Let's begin with step (1). We are looking for a way to express a pattern that begins with {something}, then a, then {something}, then a, repeated as many times as we want. Whenever we see "repeat the following pattern," we should probably jump to "this is going to need a Kleene star or a Kleene plus," as those are the only ways to encode repetition in a regex.

This idea of repeating a pattern of alternating options back and forth is one that comes up a lot, and so it's worth knowing how to write this out. One option we can use is this regex:

\[\text{\{something\}} \left(\mathtt{a} \text{\{something\}}\right)^\star\]

How does this work? This says "lay down at least one {something}, then as many copies of "a {something"} as you'd like. This will indeed give us all strings we can make that have the above form.

You might notice that this forces our string to both start with {something} and to end with {something}. We should be cognizant of that, because that might not be what we want. But in this case, it's actually fine to do that. We are trying to split our string apart based on where the a's are, with {something} denoting a block of characters with no a's in it. If the overall string has no a's, then the whole string is a {something}. If the overall string has at least one a in it, then we'll begin with a {something} corresponding to what occurs before the first a, and we'll end with a {something} corresponding to what occurs after the last a.

Now, what can we say about the {something}'s in the above diagram? Again, recall that we've started with some string $w$ and split $w$ based on the positions of the a's in the string. This means that we can immediately say that whatever (something) is, it has to be made purely of b's and c's. Hey, that's progress!

What else can we say about the {something}s? If you look at the above observations, we can see that there are lots of rules of what is allowed to follow what. We could conceivably play around with this a bit and see if we can write a regex based purely on those requirements, but, as above, that might not be easy. We still have to combine all the requirements together, and that's not something we can do with a union.

Instead, let's apply a different one of our earlier techniques - writing out examples! Imagine you've just seen an a in the string, and you're wondering what combination of b's and c's can come afterwards. Let's write out a bunch of strings of bs and c that are permissible and a bunch of strings that aren't permissible and see if we spot anything.

TASKS FOR THIS EXERCISE |
1. Reproduce a part of the regex explanation word for word: begin at the words "What else can" and stop after "we spot anything.".
2. Say whether each statement agrees with the regex explanation, answering yes or no and quoting the words of the text that decide it. (a) A Kleene star or a Kleene plus is the only way to encode repetition in a regex. (b) A {something} block may contain a's. (c) The requirements on the {something} blocks can be combined with a union.

THE DATA |
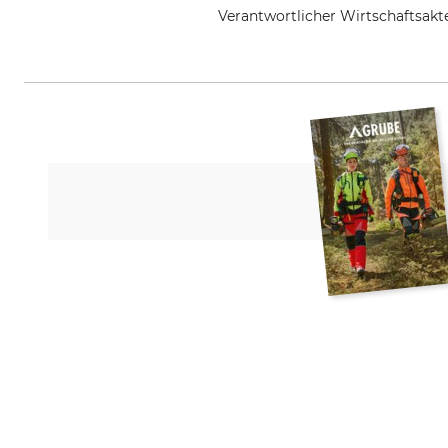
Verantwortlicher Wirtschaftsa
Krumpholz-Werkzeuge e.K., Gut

ANSWERS |
1.
What else can we say about the {something}s? If you look at the above observations, we can see that there are lots of rules of what is allowed to follow what. We could conceivably play around with this a bit and see if we can write a regex based purely on those requirements, but, as above, that might not be easy. We still have to combine all the requirements together, and that's not something we can do with a union.

Instead, let's apply a different one of our earlier techniques - writing out examples! Imagine you've just seen an a in the string, and you're wondering what combination of b's and c's can come afterwards. Let's write out a bunch of strings of bs and c that are permissible and a bunch of strings that aren't permissible and see if we spot anything.

2.
(a) Yes: "as those are the only ways to encode repetition in a regex"
(b) No: "it has to be made purely of b's and c's"
(c) No: "that's not something we can do with a union"